Enviada em 23/08/2020

A partir do século XX com a globalização, a questão trabalhista ficou ainda mais restritiva e concorrida, ou seja, com a implantação de máquinas, as vagas para o mercado de trabalho diminuíram e esta são destinadas a uma mão de obra extremamente profissionalizada.Adiante, tal fato gera uma tendência para a informalização do emprego, sendo assim, trabalho sem carteira assinada, sem décimo terceiro, férias e entre outros.Desse modo, nota-se, na sociedade moderna, a exploração trabalhista  a qual é negativa, já que desrespeita os direitos humanos e colabora para intensificação da desigualdade social.   Em primeira análise, a Constituição Federal do Brasil, promulgada em 1988 e que está em vigor, prevê em um dos seus artigos que ninguém deve ser submetido a exploração.

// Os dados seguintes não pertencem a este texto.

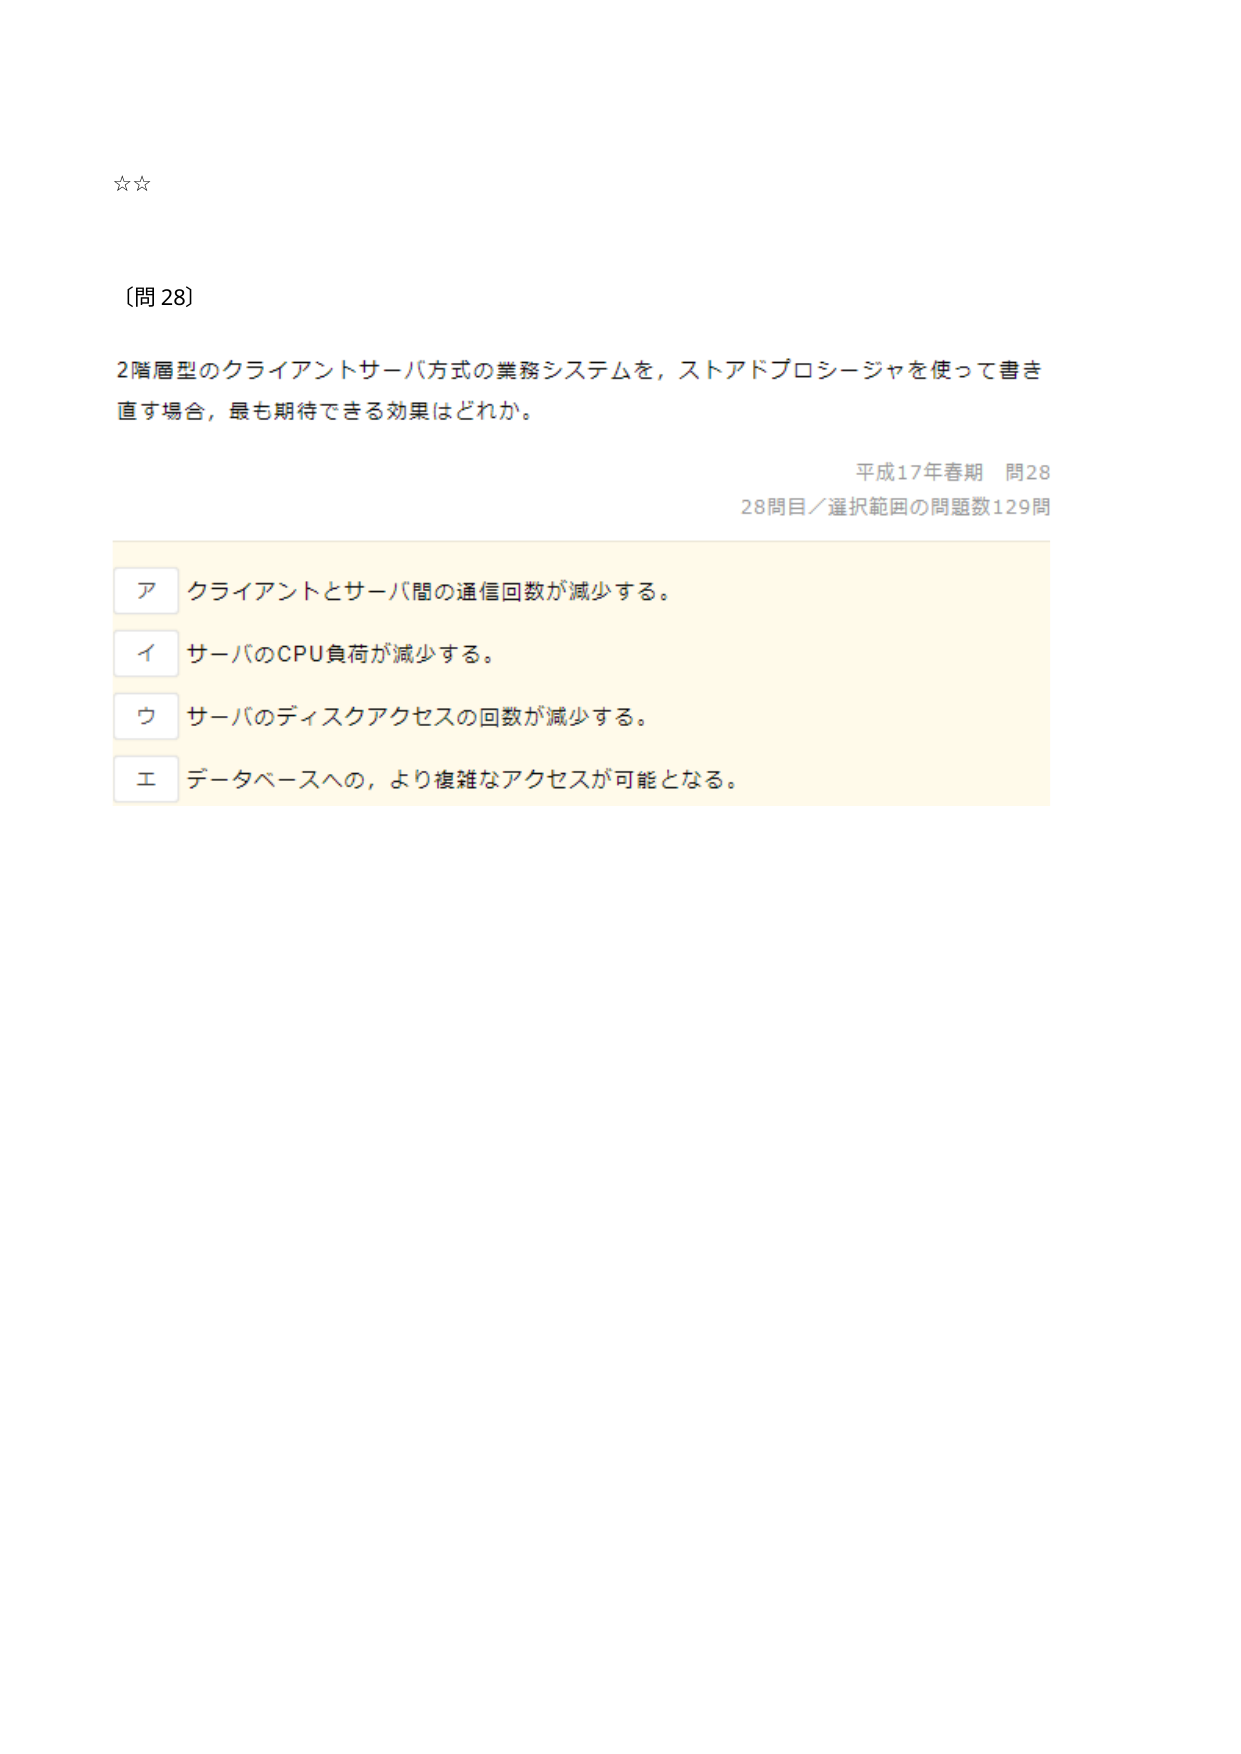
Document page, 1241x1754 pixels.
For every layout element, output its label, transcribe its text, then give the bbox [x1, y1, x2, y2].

text ☆☆ [112, 164, 1128, 202]
picture [112, 352, 1050, 806]
text 〔問28〕 [112, 277, 1128, 314]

Todavia, tal prerrogativa legal não tem se reverberado com ênfase na prática, na medida em que é evidente o abuso ao funcionário, seja por muitas horas de expediente, por salários baixos e\ou pela falta de outros requisitos previstos nas leis trabalhistas.Consequentemente, o que acarreta inúmeros prejuízos à vítima, como um grande esgotamento tanto físico quanto mental.

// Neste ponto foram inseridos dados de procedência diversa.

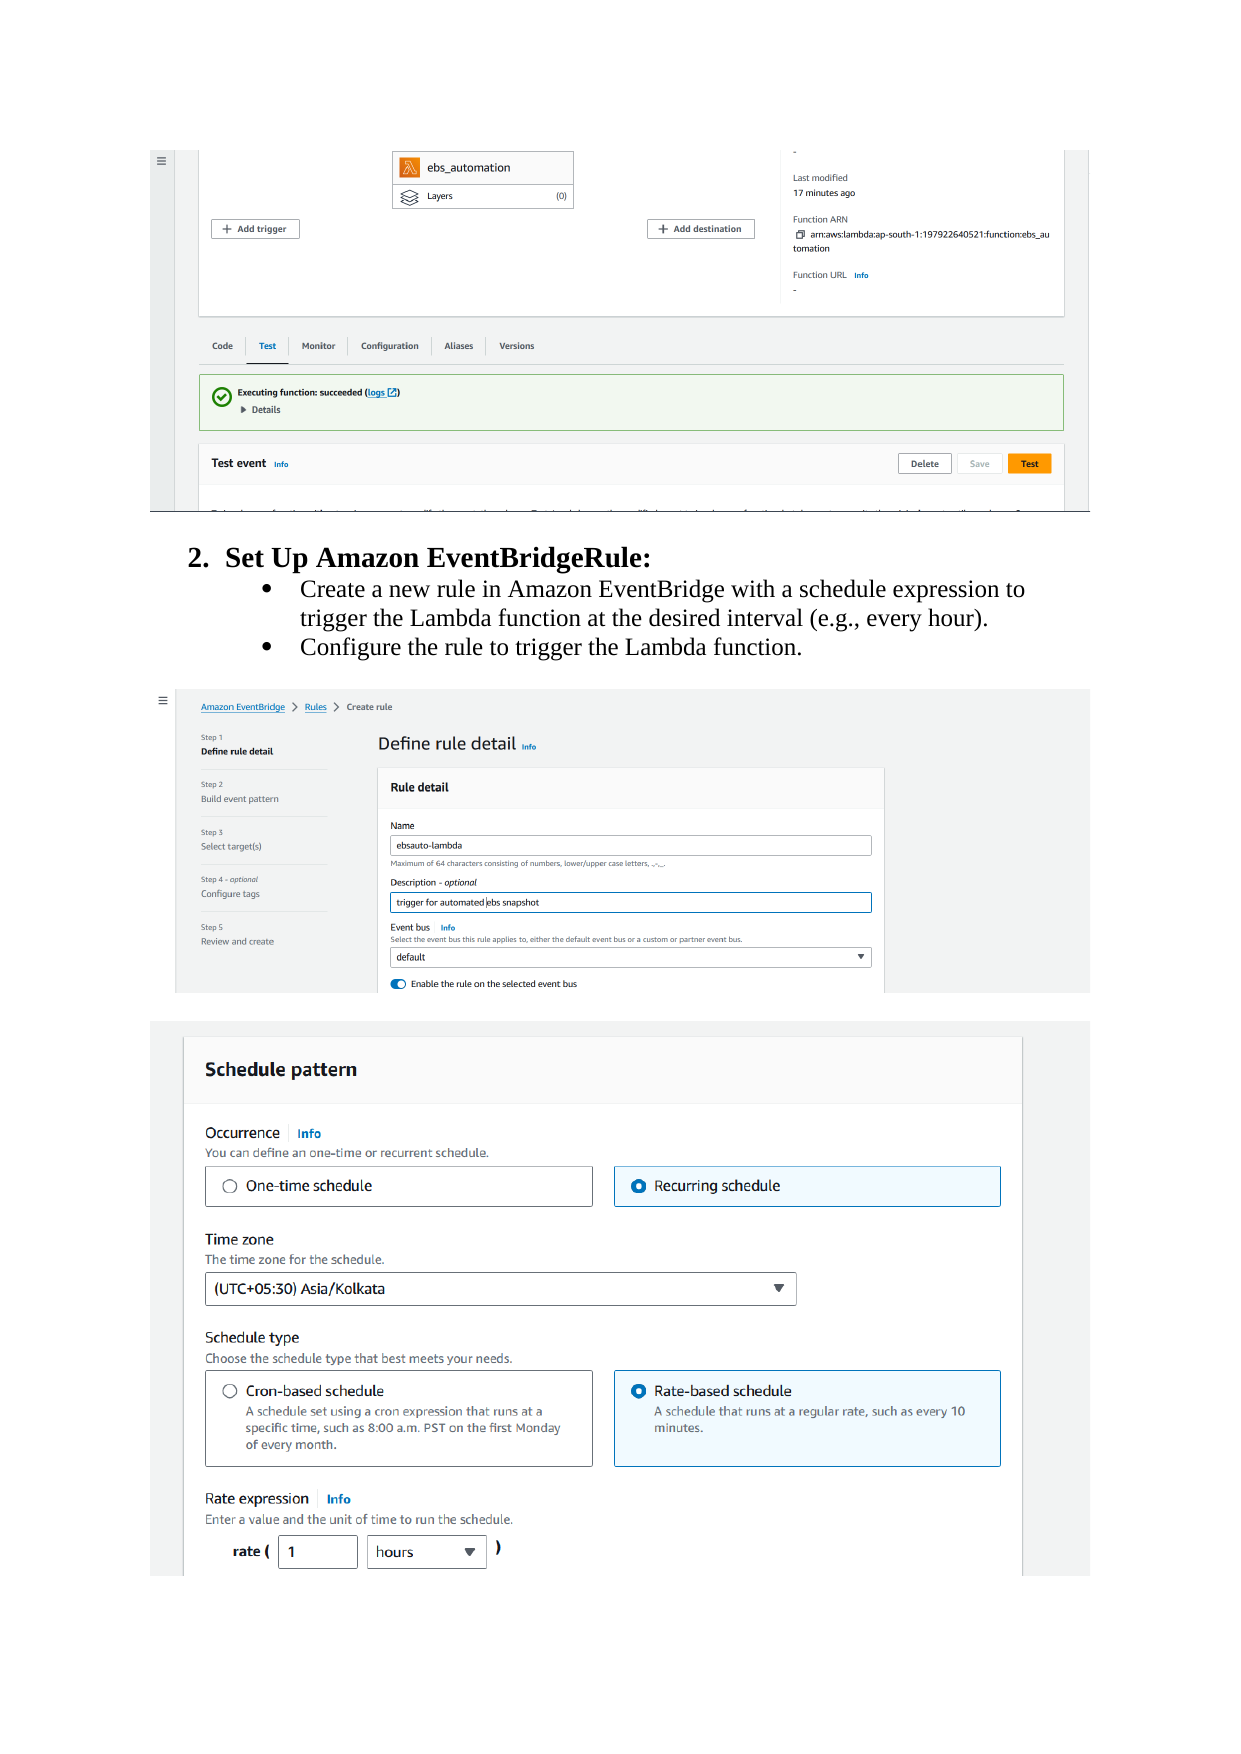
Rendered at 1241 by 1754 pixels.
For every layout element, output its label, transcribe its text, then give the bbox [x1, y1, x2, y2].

Em segunda análise, com a Revolução Industrial, que transformou o método de produção britânico, houve uma exacerbada exploração da mão de obra, como de crianças, mulheres e idosos, que ficavam o dia inteiro nas fábricas, sem uma remuneração devida e pausas para descanso.Ademais, ao passar dos anos, observa-se que isso ainda persiste, uma vez que de acordo com o site “Brasil elpais” alguns indivíduos como os entregadores de mercadoria que chegam a trabalhar de 15 a 20 horas por dia, sem nenhum direito trabalhista.Logo, a questão é isso produz o agravamento da desigualdade social, visto que as oportunidades de um trabalho formal remunerado, frequentemente, são destinados a elite financeira e intelectual do país.

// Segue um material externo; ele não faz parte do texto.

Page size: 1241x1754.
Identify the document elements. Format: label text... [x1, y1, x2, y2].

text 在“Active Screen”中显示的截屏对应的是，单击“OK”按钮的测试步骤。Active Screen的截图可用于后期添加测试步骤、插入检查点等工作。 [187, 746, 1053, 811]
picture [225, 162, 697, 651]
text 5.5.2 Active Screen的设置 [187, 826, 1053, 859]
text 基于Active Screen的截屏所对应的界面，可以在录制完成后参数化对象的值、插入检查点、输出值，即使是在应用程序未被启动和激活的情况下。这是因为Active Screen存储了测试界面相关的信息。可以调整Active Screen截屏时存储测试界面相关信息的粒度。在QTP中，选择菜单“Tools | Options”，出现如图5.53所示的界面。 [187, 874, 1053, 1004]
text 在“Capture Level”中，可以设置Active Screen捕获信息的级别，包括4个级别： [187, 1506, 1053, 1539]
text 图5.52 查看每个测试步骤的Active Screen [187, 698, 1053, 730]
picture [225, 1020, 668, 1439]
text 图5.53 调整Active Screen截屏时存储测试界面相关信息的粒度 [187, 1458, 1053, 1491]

Portanto, são necessárias medidas capazes de mitigar o impasse. Dessa maneira, para que acabe a exploração trabalhista e se conceda os devidos direitos ao trabalhador, urge ao Ministério do Trabalho criar campanhas de fiscalização. Isso por meio de visitas às fábricas, com o auxílio de fiscais para averiguar se há a implantação dos requisitos fundamentais aos funcionários, com uma breve pesquisa sobre a remuneração do salário mínimo, das férias e dentre outros .Adicionalmente, com o objetivo de garantir uma maior igualdade em relação a vaga no mercado de trabalho, cabe ao Governo Estadual elaborar formas democráticas de acesso a elas, por meios de provas dinâmicas interativas, ou seja que não interfira apenas o conhecimento, mas a inteligência emocional, a comunicação e persuasão.